How does this differ from Apple's proposal which is to scan photos that you're uploading to iCloud?

This is just apologia now.


Zetetic

Quote from: Sebastian Cobb on September 04, 2021, 07:39:48 PM
If only there was an ecosystem that released source code and could be reviewed by security professionals.
I worry that you think there is. But regardless, if we're talking about Apple users, how does this move make it substantially easier for them to scan arbitrary content on their phone in arbitrary ways in the future?

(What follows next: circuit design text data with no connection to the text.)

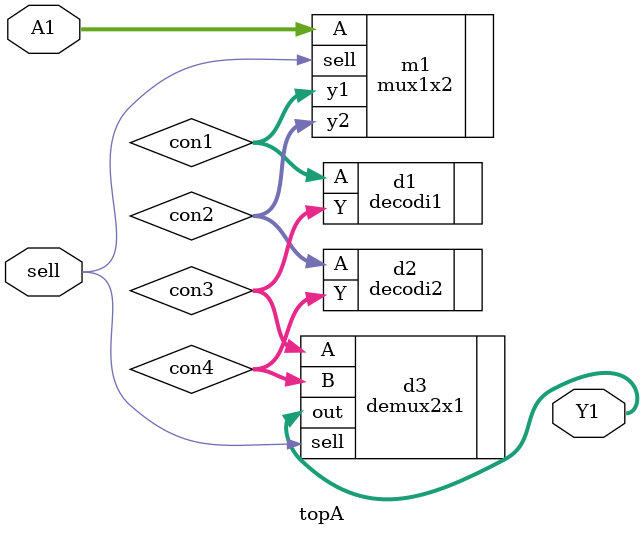
<source format=v>
module topA(A1, sell, Y1);
    input [3:0]A1;
    input sell;
    output [6:0]Y1;
    wire[3:0]con1, con2;
    wire [6:0]con3, con4; 

mux1x2 m1(
    .A(A1),
    .sell(sell),
    .y1(con1),
    .y2(con2)
);
decodi1 d1(
    .A(con1),
    .Y(con3)
);
decodi2 d2(
    .A(con2),
    .Y(con4)
);
demux2x1 d3(
    .A(con3),
    .B(con4),
    .sell(sell),
    .out(Y1)
);

endmodule 

</source>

Quote from: Sebastian Cobb on September 04, 2021, 07:40:30 PM
This is just apologia now.
How so? As it stands, the method as described only applied to photos that are being uploaded to iCloud

Quote from: Sebastian Cobb on September 04, 2021, 07:31:20 PM
And it will, look at how North-American social media companies bow to oppressive regimes. And adjacent to that consider electronic colonialism.
Hang on - do you want electronic infrastructure to respond to the demands of local and national governments when it comes to operating in their countries ("bow to oppressive regimes") or not ("electronic colonialism")?

I appreciate that question is obviously a wind-up, but it does bring us back to the point here which is that Apple, in this case, is basically only responding to political will in countries like the UK. The determination that society should look through our stuff - on the basis that stuff might be CSAM - is the thing that needs tackling here, if you think that the consequences of that are a problem.

Sebastian Cobb

My question to you is 'why do think you know better than the likes of the EFF'.